INTRODUCTION: Abstractly,
a file is a
collection of bytes stored on a secondary storage device, which is generally a
disk of some kind. The collection of bytes may be interpreted, for example, as
characters, words, lines, paragraphs and pages from a textual document; fields
and records belonging to a database; or pixels from a graphical image. The
meaning attached to a particular file is determined entirely by the data structures and
operations used by a program to process the file. It is conceivable (and it sometimes happens) that a
graphics file will be read
and displayed by a program designed to process textual data. The result is that
no meaningful output occurs (probably) and this is to be expected. A file is simply a machine decipherable storage media where
programs and data are stored for machine usage.
Essentially
there are two kinds of files that programmers deal with text files and binary
files. These two classes of files will be discussed in the following sections.
ASCII Text files
A
text file can be a
stream of characters that a computer can process sequentially. It is not only
processed sequentially but only in forward direction. For this reason a text file is usually opened for only one kind of operation
(reading, writing, or appending) at any given time.
Similarly,
since text files only process characters, they can only read or write data one
character at a time. (In C Programming Language, Functions are provided that
deal with lines of text, but these still essentially process data one character
at a time.) A text stream in C is a special kind of file. Depending on the requirements of the operating system,
newline characters may be converted to or from carriage-return/linefeed
combinations depending on whether data is being written to, or read from, the file. Other character conversions may also occur to satisfy
the storage requirements of the operating system. These translations occur
transparently and they occur because the programmer has signalled the intention
to process a text file.
Binary files
A
binary file is no
different to a text file. It is a
collection of bytes. In C Programming Language a byte and a character are
equivalent. Hence a binary file is also
referred to as a character stream, but there are two essential differences.
1.
No special
processing of the data occurs and each byte of data is transferred to or from
the disk unprocessed.
2.
C Programming
Language places no constructs on the file, and it may be read from, or written to, in any manner
chosen by the programmer.
Binary
files can be either processed sequentially or, depending on the needs of the
application, they can be processed using random access techniques. In C
Programming Language, processing a file using random access techniques involves moving the
current file position to an
appropriate place in the file before reading
or writing data. This indicates a second characteristic of binary files
– they a generally processed using read and write operations simultaneously.
For
example, a database file will be
created and processed as a binary file. A record update operation will involve locating the
appropriate record, reading the record into memory, modifying it in some way,
and finally writing the record back to disk at its appropriate location in the file. These kinds of operations are common to many binary
files, but are rarely found in applications that process text files.

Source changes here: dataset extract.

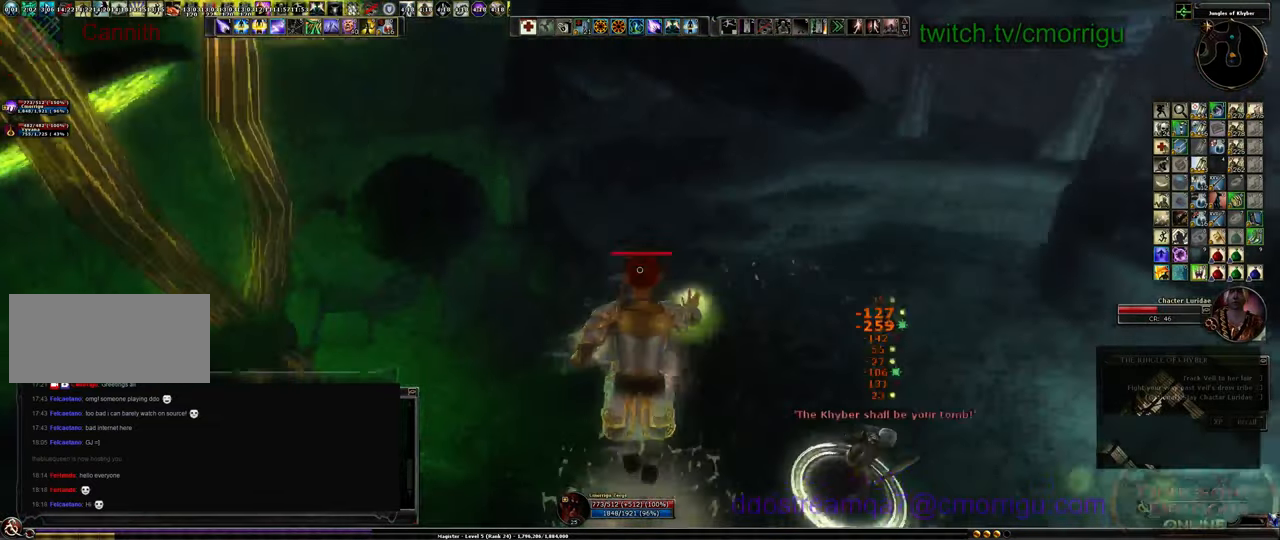
{"keys": ["s"], "events": [[66, "s", "down"], [100, "a", "up"]]}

Creating a file and output some data
In
order to create files we have to learn about File I/O i.e. how to write data into a file and how to read data from a file. We will start this section with an example of writing
data to a file. We begin as
before with the include statement for stdio.h, then define some variables for
use in the example including a rather strange looking new type.
/* Program to create a file and write some data the file */
#include <stdio.h>
#include <stdio.h>
main( )
{
FILE *fp;
char stuff[25];
int index;
fp = fopen("TENLINES.TXT","w"); /* open for writing */
strcpy(stuff,"This is an example line.");
for (index = 1; index <= 10; index++)
fprintf(fp,"%s Line number %d\n", stuff, index);
fclose(fp); /* close the file before ending program */
}
The
type FILE is used for a file variable and is defined in the stdio.h file. It is used to define a file pointer for use in file operations. Before we can write to a file, we must open it. What this really means is that we must
tell the system that we want to write to a file and what the file name is. We do this with the fopen() function
illustrated in the first line of the program. The file pointer, fp in our case, points to the file and two arguments are required in the parentheses, the file name first, followed by the file type.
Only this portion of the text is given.